## begin
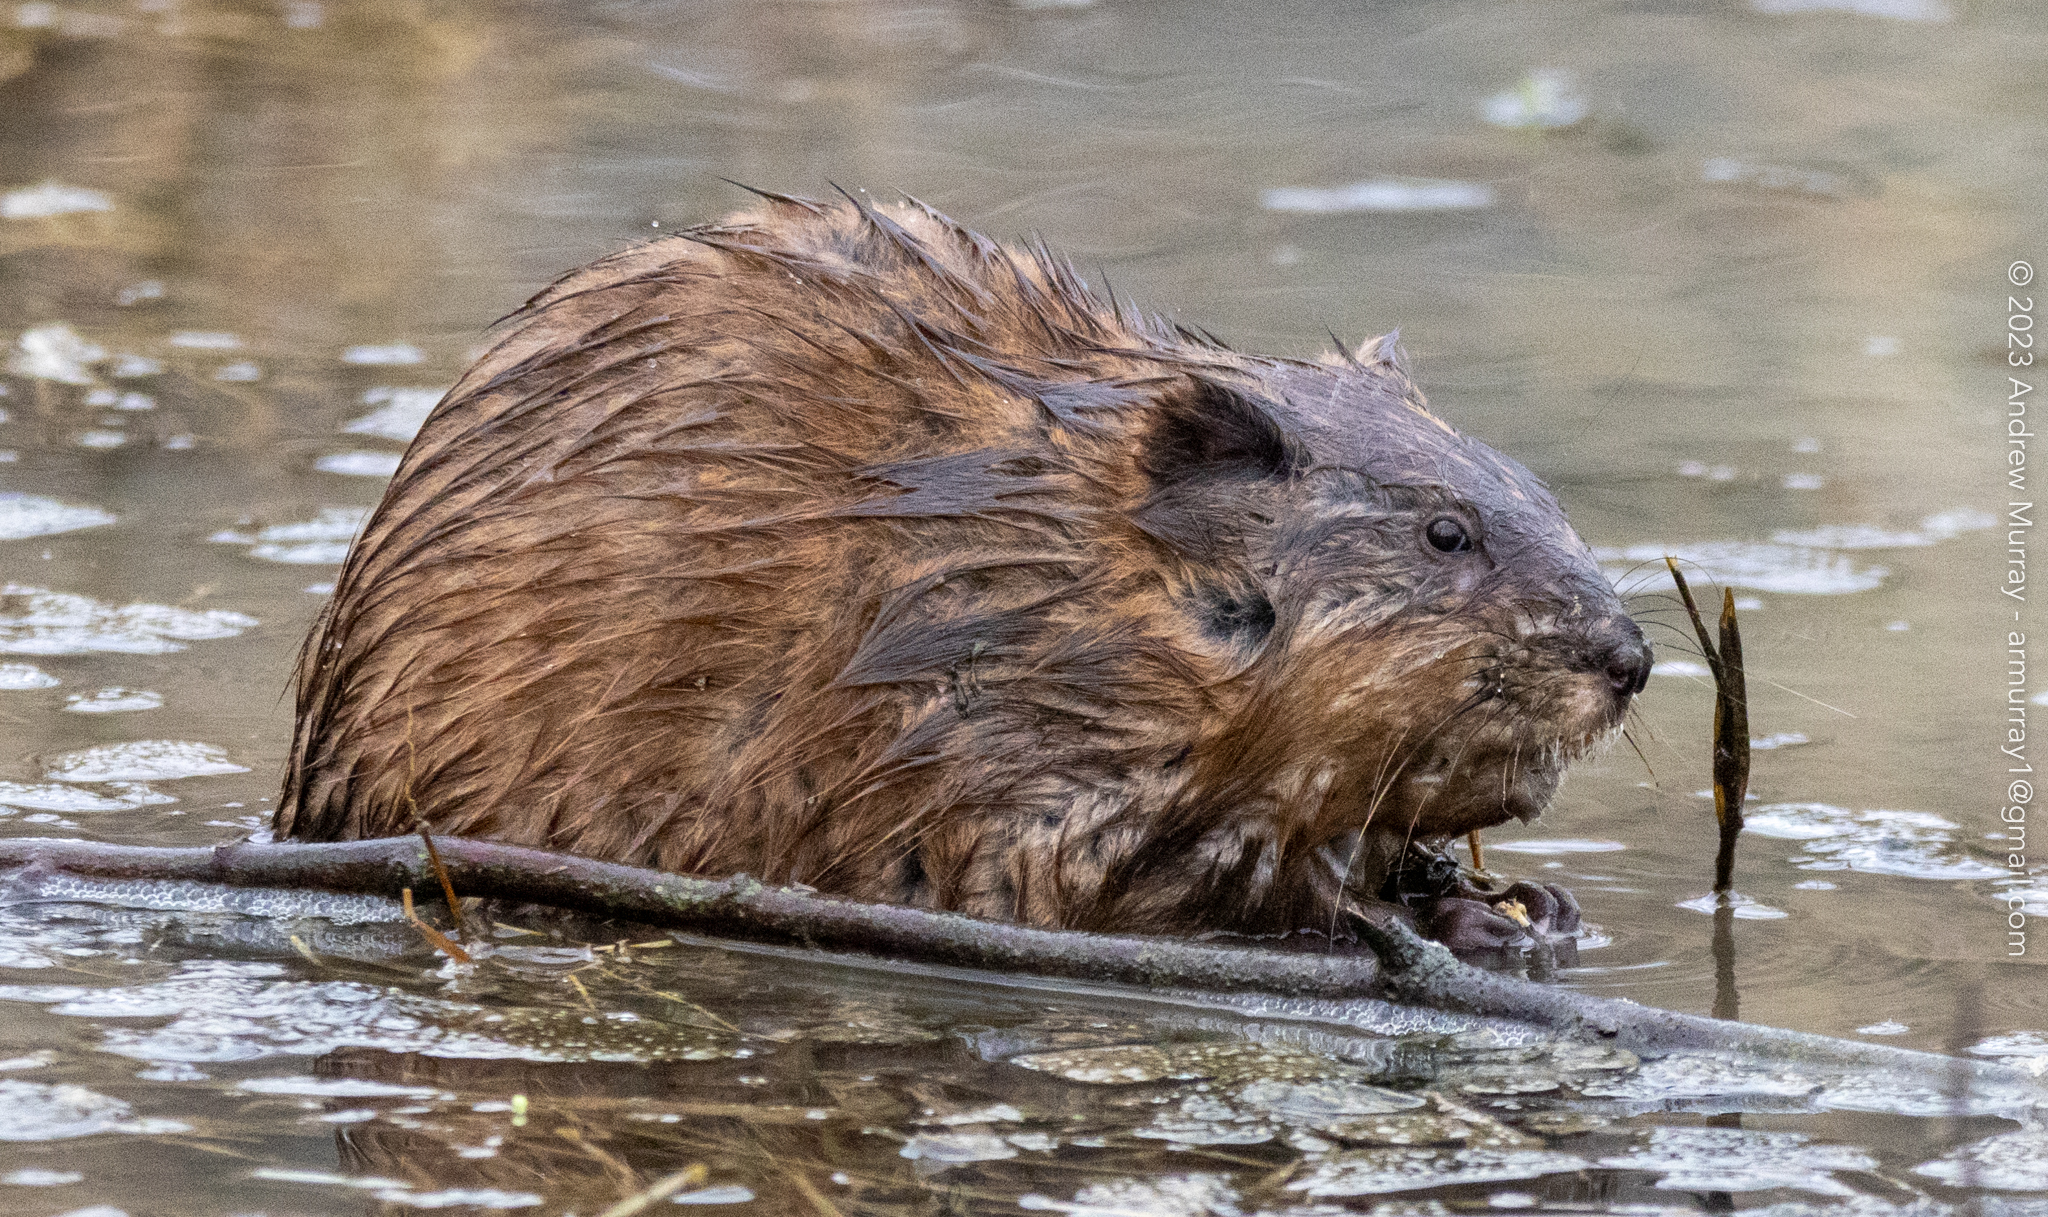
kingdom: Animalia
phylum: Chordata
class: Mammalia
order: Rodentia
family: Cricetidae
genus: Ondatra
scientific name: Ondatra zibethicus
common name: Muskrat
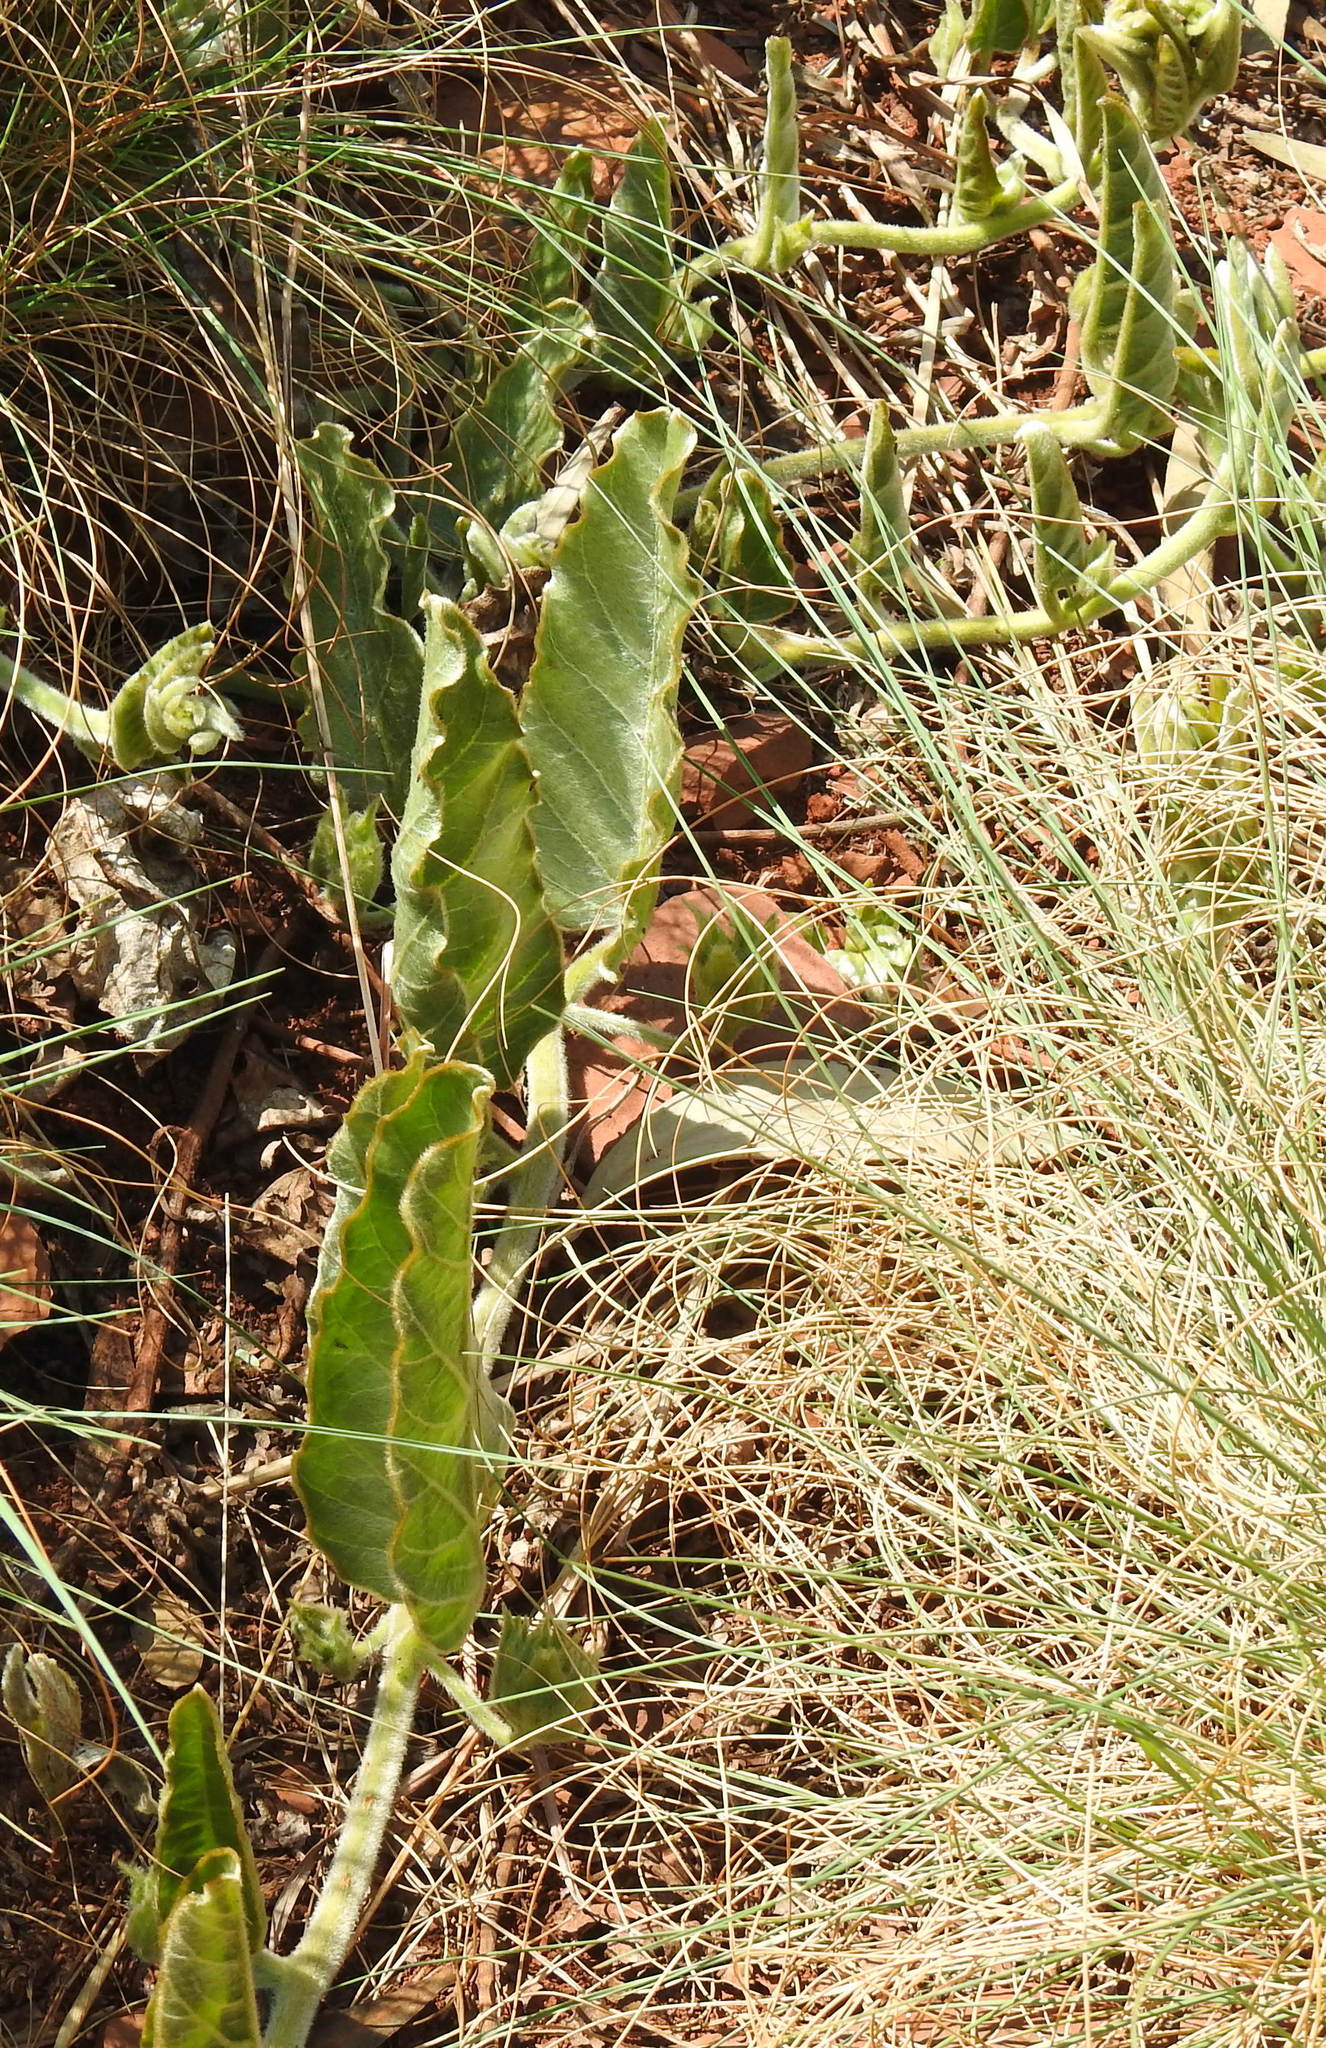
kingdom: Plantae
## end
▶ **Exercise aim**
Transcribe every text line in the rows above verbatim and in order, leaving out the pictures.

▶ **Answer**
kingdom: Animalia
phylum: Chordata
class: Mammalia
order: Rodentia
family: Cricetidae
genus: Ondatra
scientific name: Ondatra zibethicus
common name: Muskrat
kingdom: Plantae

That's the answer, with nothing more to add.